### Data to use

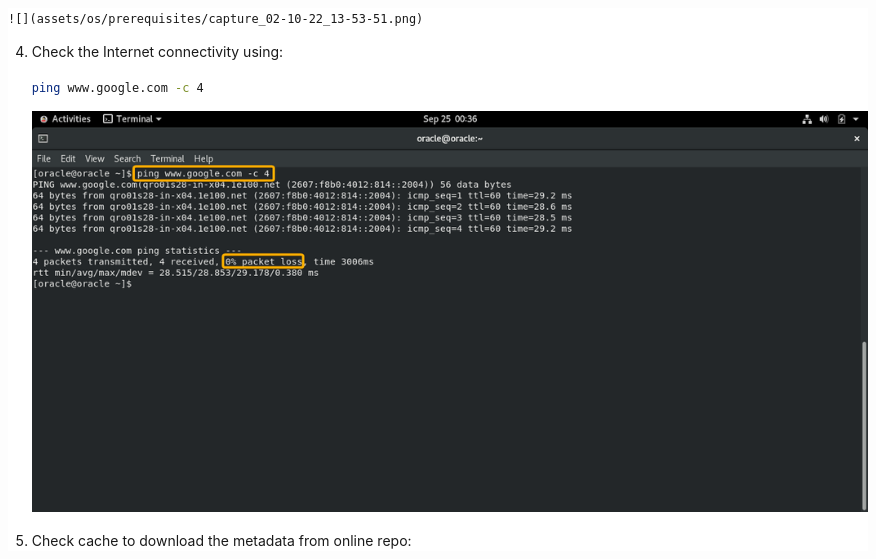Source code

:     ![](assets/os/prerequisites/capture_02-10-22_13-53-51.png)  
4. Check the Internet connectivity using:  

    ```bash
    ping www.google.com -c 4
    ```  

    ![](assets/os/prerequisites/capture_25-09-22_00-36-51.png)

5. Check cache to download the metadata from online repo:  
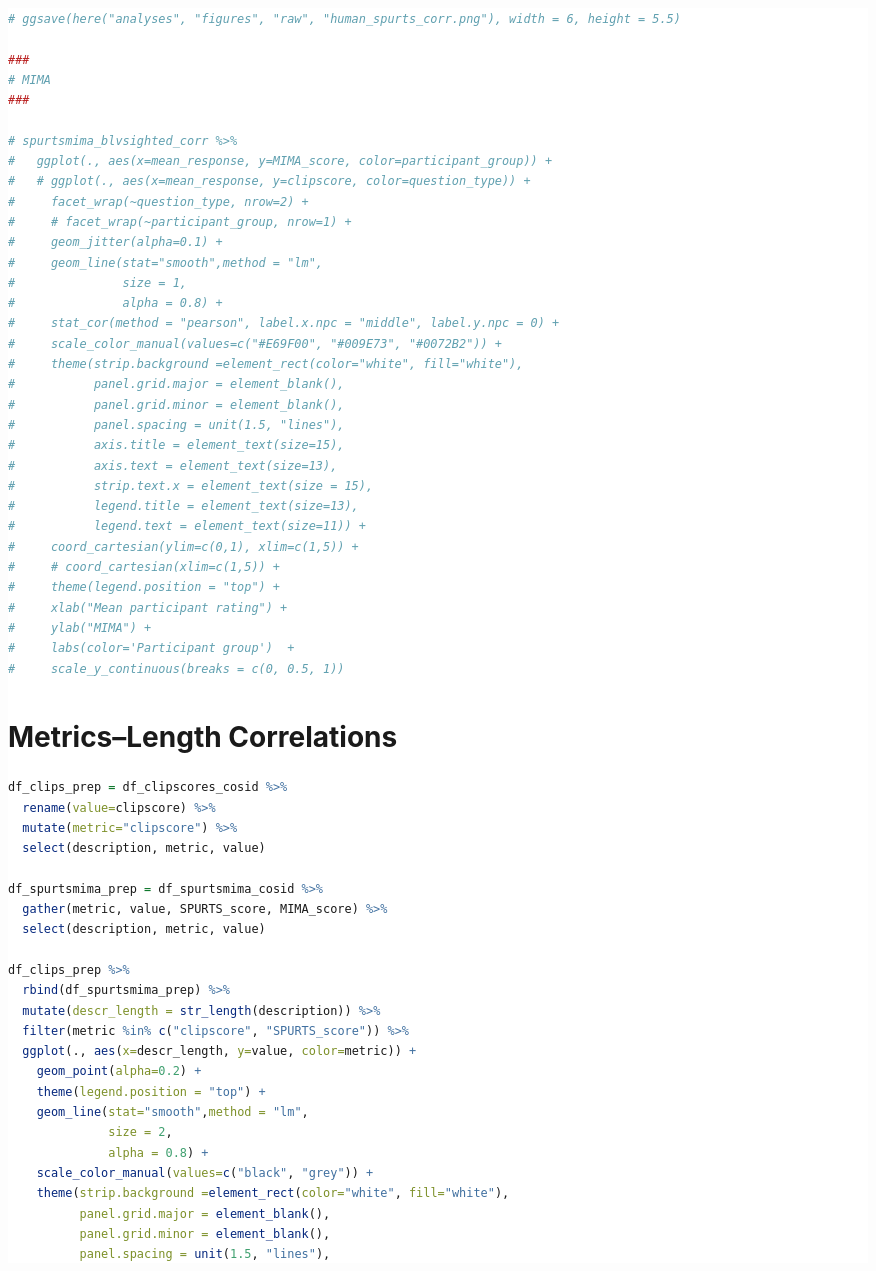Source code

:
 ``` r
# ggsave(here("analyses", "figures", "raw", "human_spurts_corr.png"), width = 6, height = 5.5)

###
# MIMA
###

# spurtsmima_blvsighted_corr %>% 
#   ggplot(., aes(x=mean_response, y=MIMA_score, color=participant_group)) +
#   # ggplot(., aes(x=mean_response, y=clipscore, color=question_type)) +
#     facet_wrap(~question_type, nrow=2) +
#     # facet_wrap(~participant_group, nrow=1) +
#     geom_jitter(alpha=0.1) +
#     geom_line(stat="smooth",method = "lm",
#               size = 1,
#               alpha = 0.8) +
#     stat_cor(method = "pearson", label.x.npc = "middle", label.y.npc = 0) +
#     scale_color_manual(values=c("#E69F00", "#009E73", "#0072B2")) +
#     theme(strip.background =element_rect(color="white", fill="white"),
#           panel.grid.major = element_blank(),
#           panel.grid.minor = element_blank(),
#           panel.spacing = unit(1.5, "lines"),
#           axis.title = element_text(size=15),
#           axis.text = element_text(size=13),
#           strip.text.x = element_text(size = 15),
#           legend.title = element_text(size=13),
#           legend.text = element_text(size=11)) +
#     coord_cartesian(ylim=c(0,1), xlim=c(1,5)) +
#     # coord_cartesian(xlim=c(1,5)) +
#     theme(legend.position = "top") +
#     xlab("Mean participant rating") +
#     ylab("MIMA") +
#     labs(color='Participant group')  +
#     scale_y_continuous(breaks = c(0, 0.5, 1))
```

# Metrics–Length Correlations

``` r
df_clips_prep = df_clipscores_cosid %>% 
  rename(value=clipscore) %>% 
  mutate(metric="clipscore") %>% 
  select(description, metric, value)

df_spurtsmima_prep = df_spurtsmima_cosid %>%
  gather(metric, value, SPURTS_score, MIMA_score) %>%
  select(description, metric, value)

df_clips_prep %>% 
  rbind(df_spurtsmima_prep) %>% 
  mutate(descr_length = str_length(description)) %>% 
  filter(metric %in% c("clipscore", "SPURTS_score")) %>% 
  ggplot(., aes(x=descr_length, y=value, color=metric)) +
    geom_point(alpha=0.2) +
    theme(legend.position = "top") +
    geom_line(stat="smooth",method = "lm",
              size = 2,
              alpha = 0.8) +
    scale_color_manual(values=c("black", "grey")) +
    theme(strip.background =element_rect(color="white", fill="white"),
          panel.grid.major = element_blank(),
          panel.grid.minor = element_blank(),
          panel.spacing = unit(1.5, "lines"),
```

### Instructions for the task
Show each line in the data where the string "position" appears.

### Exercise response
#     theme(legend.position = "top") +
    theme(legend.position = "top") +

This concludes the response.